Liputan6.com, Los Angeles - Helikopter dikerahkan menyusuri garis pantai Los Angeles, Amerika Serikat, untuk memperingatkan warga dan pelaut terkait ancaman tsunami yang dipicu oleh gempa dahsyat berkekuatan magnitudo 8,8 di Rusia Timur Jauh.
Lewat pengeras suara, mereka mengimbau masyarakat agar segera mencari tempat yang lebih tinggi sebelum pukul 01.00 waktu setempat.
Advertisement
Wali Kota Los Angeles Karen Bass menyatakan bahwa meskipun Badan Meteorologi Nasional (NWS) memperkirakan tinggi gelombang tsunami yang mencapai wilayahnya kurang dari 30 cm, pemerintah kota tetap melakukan langkah-langkah kesiapsiagaan secara menyeluruh.
"Kami mengambil pendekatan proaktif. Jika prakiraan berubah, terutama di Pelabuhan Los Angeles dan komunitas pesisir, kami sudah siap untuk bertindak cepat," ujar Wali Kota Bass.
Sejumlah batalyon polisi dan pemadam kebakaran telah disiagakan di kawasan pantai.

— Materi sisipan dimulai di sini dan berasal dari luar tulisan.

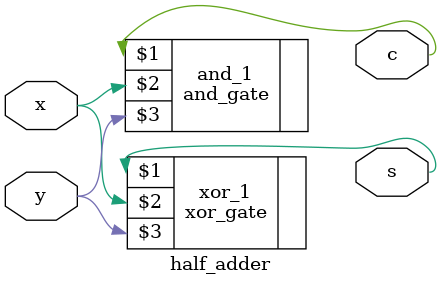
<source format=v>
module half_adder(s,c,x,y);

output s,c;
input x,y;


and_gate and_1(c,x,y);
xor_gate xor_1(s,x,y);

endmodule

</source>
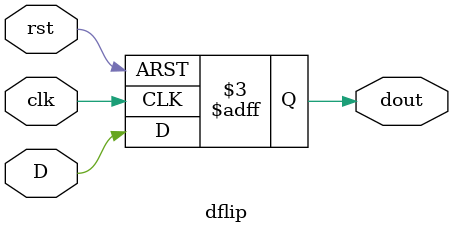
<source format=v>
`timescale 1ns / 1ps

module dflip(
    input D,
    input clk,
    input rst,
    output reg dout
    );

always @(posedge clk, posedge rst)
begin
   if (rst == 1)
   begin
       dout <= 1'b0;
   end
   else
   begin
       dout <= D;
   end
end
endmodule

</source>
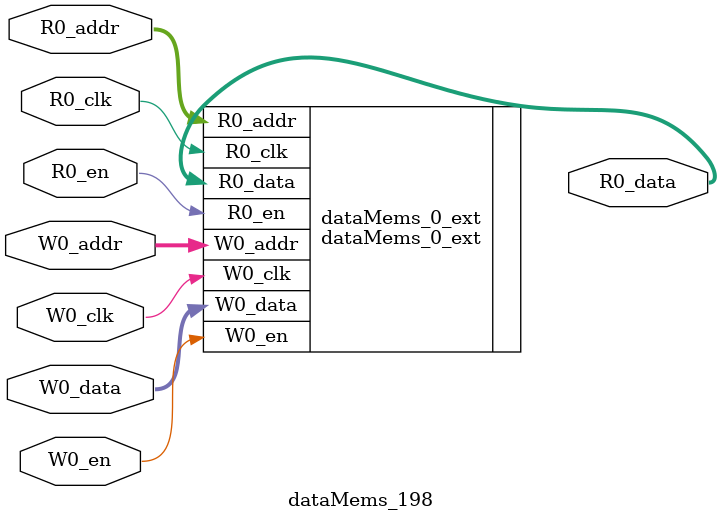
<source format=sv>
`ifndef RANDOMIZE
  `ifdef RANDOMIZE_REG_INIT
    `define RANDOMIZE
  `endif // RANDOMIZE_REG_INIT
`endif // not def RANDOMIZE
`ifndef RANDOMIZE
  `ifdef RANDOMIZE_MEM_INIT
    `define RANDOMIZE
  `endif // RANDOMIZE_MEM_INIT
`endif // not def RANDOMIZE

`ifndef RANDOM
  `define RANDOM $random
`endif // not def RANDOM

// Users can define 'PRINTF_COND' to add an extra gate to prints.
`ifndef PRINTF_COND_
  `ifdef PRINTF_COND
    `define PRINTF_COND_ (`PRINTF_COND)
  `else  // PRINTF_COND
    `define PRINTF_COND_ 1
  `endif // PRINTF_COND
`endif // not def PRINTF_COND_

// Users can define 'ASSERT_VERBOSE_COND' to add an extra gate to assert error printing.
`ifndef ASSERT_VERBOSE_COND_
  `ifdef ASSERT_VERBOSE_COND
    `define ASSERT_VERBOSE_COND_ (`ASSERT_VERBOSE_COND)
  `else  // ASSERT_VERBOSE_COND
    `define ASSERT_VERBOSE_COND_ 1
  `endif // ASSERT_VERBOSE_COND
`endif // not def ASSERT_VERBOSE_COND_

// Users can define 'STOP_COND' to add an extra gate to stop conditions.
`ifndef STOP_COND_
  `ifdef STOP_COND
    `define STOP_COND_ (`STOP_COND)
  `else  // STOP_COND
    `define STOP_COND_ 1
  `endif // STOP_COND
`endif // not def STOP_COND_

// Users can define INIT_RANDOM as general code that gets injected into the
// initializer block for modules with registers.
`ifndef INIT_RANDOM
  `define INIT_RANDOM
`endif // not def INIT_RANDOM

// If using random initialization, you can also define RANDOMIZE_DELAY to
// customize the delay used, otherwise 0.002 is used.
`ifndef RANDOMIZE_DELAY
  `define RANDOMIZE_DELAY 0.002
`endif // not def RANDOMIZE_DELAY

// Define INIT_RANDOM_PROLOG_ for use in our modules below.
`ifndef INIT_RANDOM_PROLOG_
  `ifdef RANDOMIZE
    `ifdef VERILATOR
      `define INIT_RANDOM_PROLOG_ `INIT_RANDOM
    `else  // VERILATOR
      `define INIT_RANDOM_PROLOG_ `INIT_RANDOM #`RANDOMIZE_DELAY begin end
    `endif // VERILATOR
  `else  // RANDOMIZE
    `define INIT_RANDOM_PROLOG_
  `endif // RANDOMIZE
`endif // not def INIT_RANDOM_PROLOG_

// Include register initializers in init blocks unless synthesis is set
`ifndef SYNTHESIS
  `ifndef ENABLE_INITIAL_REG_
    `define ENABLE_INITIAL_REG_
  `endif // not def ENABLE_INITIAL_REG_
`endif // not def SYNTHESIS

// Include rmemory initializers in init blocks unless synthesis is set
`ifndef SYNTHESIS
  `ifndef ENABLE_INITIAL_MEM_
    `define ENABLE_INITIAL_MEM_
  `endif // not def ENABLE_INITIAL_MEM_
`endif // not def SYNTHESIS

module dataMems_198(	// @[generators/ara/src/main/scala/UnsafeAXI4ToTL.scala:365:62]
  input  [4:0]  R0_addr,
  input         R0_en,
  input         R0_clk,
  output [66:0] R0_data,
  input  [4:0]  W0_addr,
  input         W0_en,
  input         W0_clk,
  input  [66:0] W0_data
);

  dataMems_0_ext dataMems_0_ext (	// @[generators/ara/src/main/scala/UnsafeAXI4ToTL.scala:365:62]
    .R0_addr (R0_addr),
    .R0_en   (R0_en),
    .R0_clk  (R0_clk),
    .R0_data (R0_data),
    .W0_addr (W0_addr),
    .W0_en   (W0_en),
    .W0_clk  (W0_clk),
    .W0_data (W0_data)
  );
endmodule


</source>
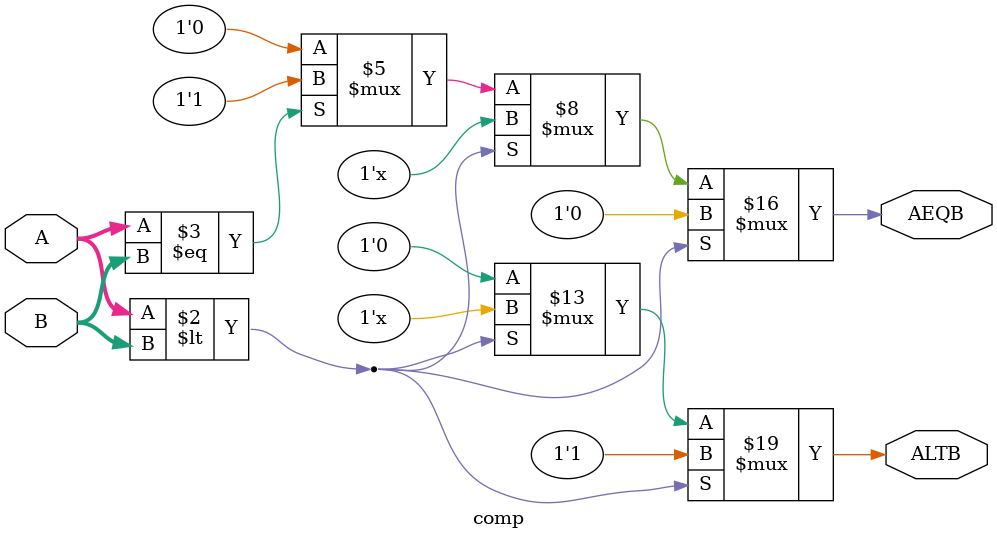
<source format=v>
module comp (ALTB, AEQB, A, B);

    //I/O Ports
    output ALTB, AEQB;
    input [3:0] A, B;
    reg ALTB, AEQB;

    //Behavioral
    always @ (A or B) begin
        if (A < B) begin
            ALTB = 1;
            AEQB = 0;
        end
        else if (A == B) begin
            ALTB = 0;
            AEQB = 1;
        end
        else begin
            ALTB = 0;
            AEQB = 0;
        end
    end
endmodule

</source>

Kru darurat dan armada bus evakuasi juga disiapkan untuk mengantisipasi kemungkinan perintah evakuasi mendadak.
Peringatan tsunami resmi telah diberlakukan untuk seluruh wilayah pesisir California Selatan. Menurut NWS, Port San Luis yang terletak dekat Pantai Avila menjadi titik perhatian utama.
CNN Weather melaporkan bahwa Port San Luis diperkirakan akan mengalami kenaikan gelombang hingga 3,7 meter di atas normal dalam 24 jam. Sementara itu, Crescent City di California Utara bahkan diperkirakan mengalami gelombang hingga 4,8 meter lebih tinggi dari biasanya selama 30 jam ke depan.
Pihak berwenang mendesak warga untuk tidak menyepelekan potensi ancaman ini, mengingat perubahan kondisi laut dapat terjadi sewaktu-waktu. Warga pesisir diimbau untuk terus memantau informasi resmi dan mengikuti instruksi dari otoritas setempat demi keselamatan bersama.